Crystal got a big grin on her face. "Randy, are you doing anything the next two or three weeks?"
"Not particularly," he shrugged. "There's some busywork that can be put off."
"Then it's easily solved," she smiled. "Send Nicole home by herself. Michelle will be in tomorrow, and the end of the week she and Scooter and I are heading over to the Bahamas where we've got a thirty-two-footer rented. That's plenty of room for one more; it'd be a share-the-expenses deal."
"Thanks for the thought, Crystal," he replied immediately. "But I better give it a pass. It wouldn't look good in Spearfish Lake to let it get out that I spent a week or two on a yacht with three beautiful and single women."
"I appreciate your flattery, Randy," Scooter piped up. "But it doesn't have to get out."
"Boy, you don't know what it's like when you're a moderately prominent citizen in a small town, do you?" he snorted. "Hell, you could be the three ugliest women in the universe, which you're not, and you'd be Miss America contestants by the time it got back to Spearfish Lake. Besides, how would it look to Nicole?"
"Randy," Nicole protested, "I know we don't know Michelle, but Crystal and Scooter are friends. I trust them and I trust you."
"Nicole, think it through," he shook his head. "One of these women is a woman who for several years I expected to wind up marrying, and who I still like an awful lot as a friend. Another of those women is a woman I don't know as well, but who has several qualities I admire and who is more attractive than she'll admit to. I don't know Michelle well and only met her once for a couple minutes, but she is a very good looking young woman. From everything I've ever heard which includes some of the stories we heard when Crystal and Scooter were through last winter, she richly deserves the title 'Wild Woman of the Grand Canyon.' The only way they could make it much worse is if they included that gal who flew them in on her Learjet last winter. I'm sure glad you trust me, Nicole, because in that situation, with as much booze flowing as we heard about, I'm not a hundred percent sure I'd trust myself. Like I said, Crystal, I appreciate the thought, and it's something I'd love to do sometime, but not alone with the three of you. No way."
"But Randy . . . " Nicole started to protest, then stopped. "No, hell, you're right again," she sighed. "I do trust you, Randy, and your concern about me trusting you just proves it. But it's best to avoid the appearance of evil."

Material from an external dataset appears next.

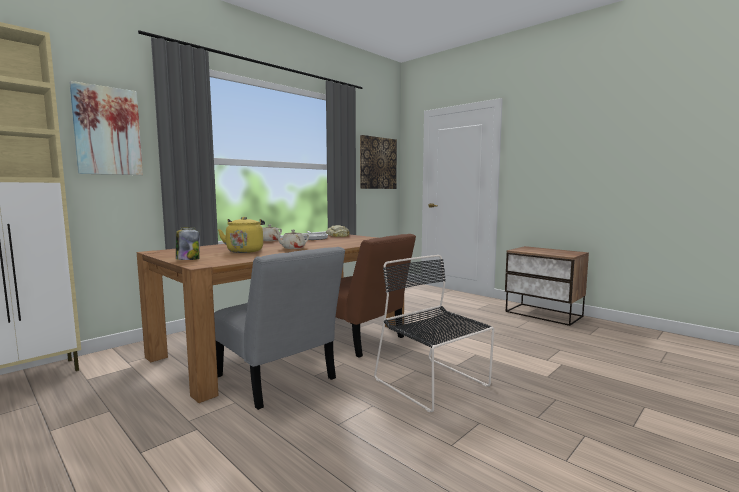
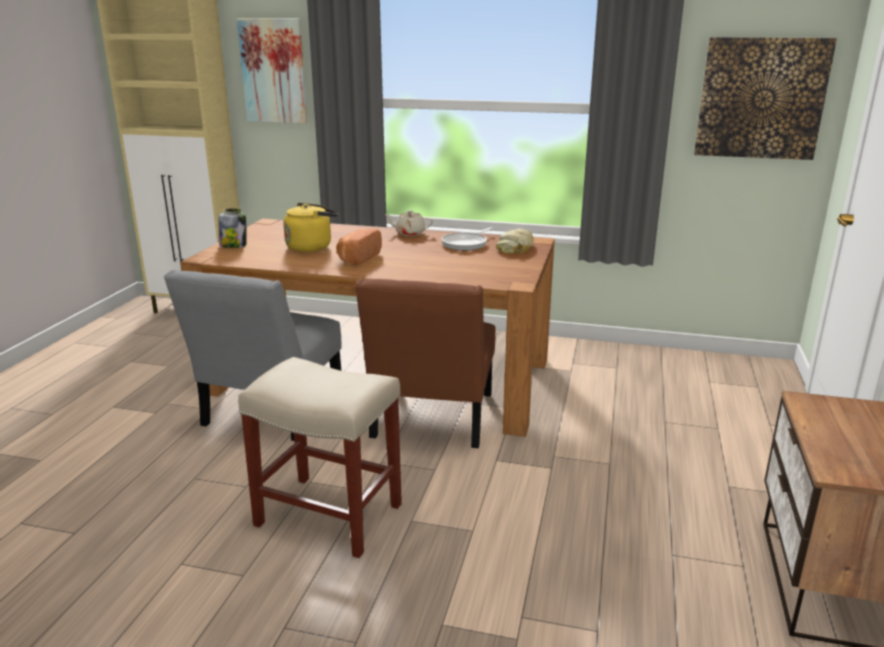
camera: 60 degrees right, 15 degrees up
(292, 248) = (357, 258): beige teapot -> bread
(433, 384) = (331, 515): black chair -> beige stool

"Randy," Karin sighed. "If I didn't have state tax reports due by the fifteenth and W-2s and 1099s not long after that, I'd be willing to go along just to be a chaperone, because I still owe you a great deal. But you're right; no matter how honest you were, there would be reason for suspicion, and in the long run you'd be best to avoid it. You and Crystal have had a long relationship, but it changed as it had to when you got married. I doubt if she's fully aware of the pitfall."

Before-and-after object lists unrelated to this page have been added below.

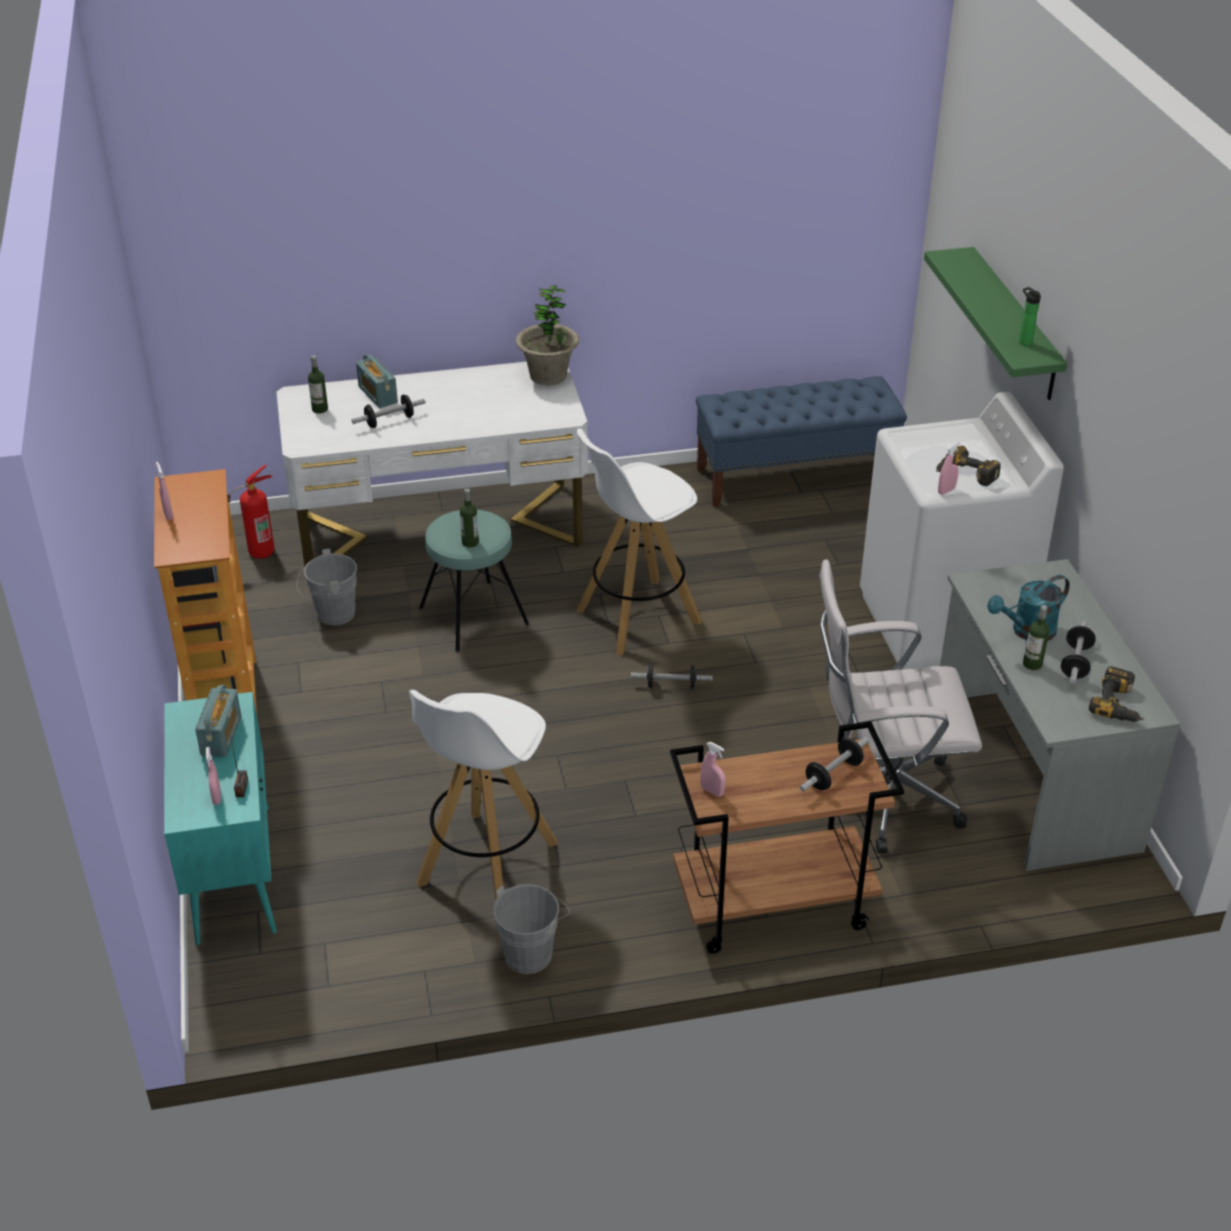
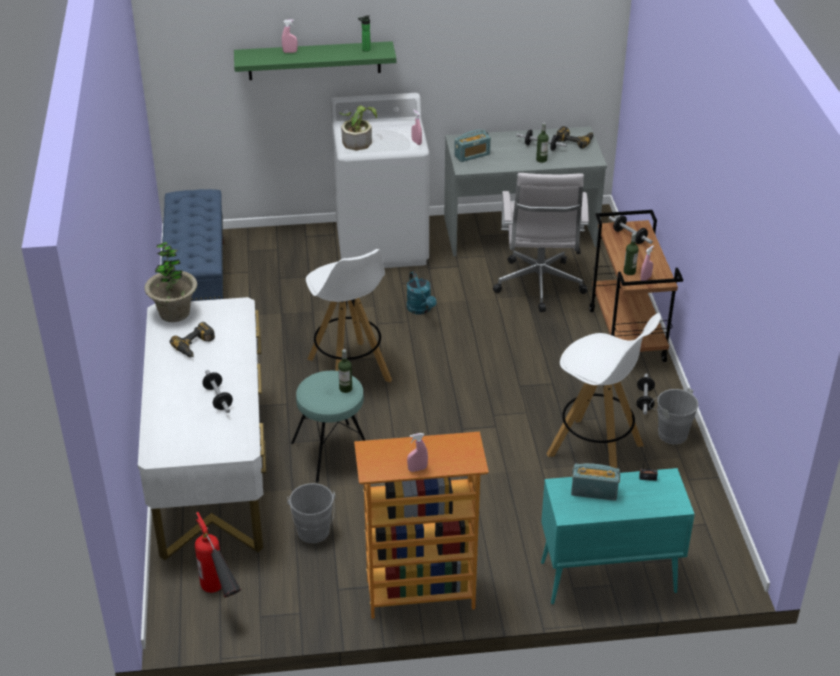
camera: 85 degrees left, 0 degrees up
(216, 797) = (657, 490): pink spray bottle -> pink spray bottle (290, 52)
(320, 409) = (186, 440): bottle -> bottle (629, 272)
(377, 395) = (173, 406): radio -> radio (472, 155)
(671, 686) = (428, 359): dumbbell -> dumbbell (644, 400)
(930, 440) = (358, 140): none -> potted plant
(965, 475) = (400, 134): power drill -> power drill (196, 346)
(1027, 632) = (512, 157): turquoise watering can -> turquoise watering can (421, 309)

"Yeah, Randy," Crystal said soberly, "I'm sorry, I didn't think it through. I was just thinking about how we used to take off and do stuff. Maybe some winter we can do it over Christmas and you could bring Nicole."
"I'd love to," he said. "But you see why the situation isn't as simple as it looks."
"Randy," Karin smiled, "I want to tell you that I admire you and Nicole, because you've obviously learned a mutual respect for each other's feelings that Pete and I never came close to managing in twenty-five years. I realize my part of the mistake, but I doubt if he does his side. I hope to do better this time around, partly because the situation is different and partly because I'm aware of the problem. Al, I feel I need to apologize to you for being so assertive about getting down in the Canyon some trips this summer."
"No apology needed," he smiled, "Partly because I understand that you're playing catch-up. I thoroughly understand being addicted to the Canyon, because I am myself." He got a grin on his face. "But if it ever becomes a problem, I'll just call up Nicole and get the address of the place where she got those handcuffs."